TEXT PROVIDED Start Marker

In October 1963 the Secret Service received reports of one or more plots to shoot JFK

with high-power rifles when he motorcaded through Chicago on a visit scheduled for

 

Nov. 2. The visit was cancelled at the last minute.

 

In the words of the House Assassinations Committee, in planning for the Dallas trip “the

Secret Service failed to make appropriate use of the information supplied it by the

 

Chicago threat in early November 1963.”

 

On Nov. 9, 1963, a violence-prone racist agitator from Quitman, GA named Joseph

Adams Milteer had a lengthy conversation in a Miami, FL hotel room with a man named

 

Willie Somersett, in the course of which Milteer told Somersett about a plot that was

 

afoot to assassinate JFK. Unknown to Milteer, Somersett was a police informer

 

surreptitiously tape-recording the conversation. The transcript of that taped conversation

 

reveals that Milteer told Somersett that the killing of Kennedy “was in the working,” that

 

the president could be killed “[f]rom an office building with a high-powered rifle,” that

 

the rifle could be “disassembled” to get it into the building, and that “[t]hey will pick up

 

somebody within hours afterward, if anything like that would happen just to throw the

 

public off.” (Scholars have duly noted the resemblance of the facts that Milteer related

 

about this plot against JFK and the facts forming the basis of the Warren Commission’s

 

official account of the assassination.) Somersett promptly gave the tape recording to local

 

Miami police, who immediately forwarded it to both the Secret Service and the FBI.

 

After a hurried investigation that apparently did not include interviewing Milteer, the

 

Miami field office of the Secret Service prepared a file on Milteer titled “Alleged

 

Possible Threat Against the President.” (A photograph of the first page of the file is in F.

 

Peter Model and Robert J. Groden’s book JFK: The Case for Conspiracy (1977).)

TEXT PROVIDED End Marker

▶ DIRECTIONS
1. In the passage on threats against President Kennedy, who was the police informer that secretly recorded the conversation with Milteer?
2. Quote from the passage on threats against President Kennedy the part that opens with the words containing "In October 1963" and closes with "the last minute.".
The listing that comes next is separate material and has no connection to the passage on threats against President Kennedy.

GIVEN INFORMATION Start Marker

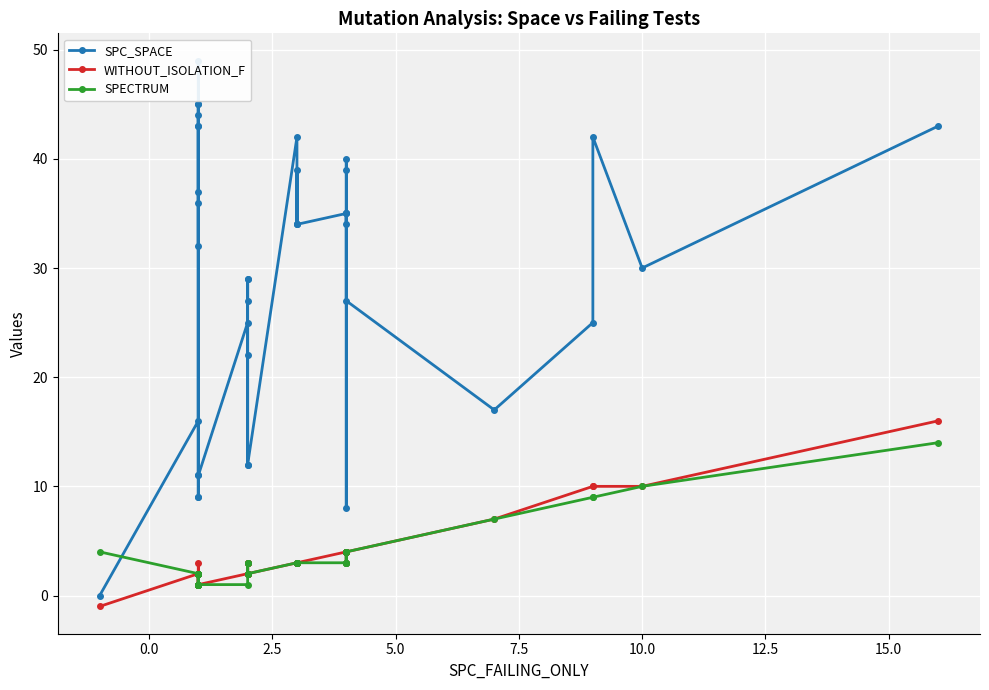

Which series has the widest spread of values?

SPC_SPACE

GIVEN INFORMATION End Marker

▶ EXPECTED RESULTS
1. Willie Somersett

2.
In October 1963 the Secret Service received reports of one or more plots to shoot JFK

with high-power rifles when he motorcaded through Chicago on a visit scheduled for

 

Nov. 2. The visit was cancelled at the last minute.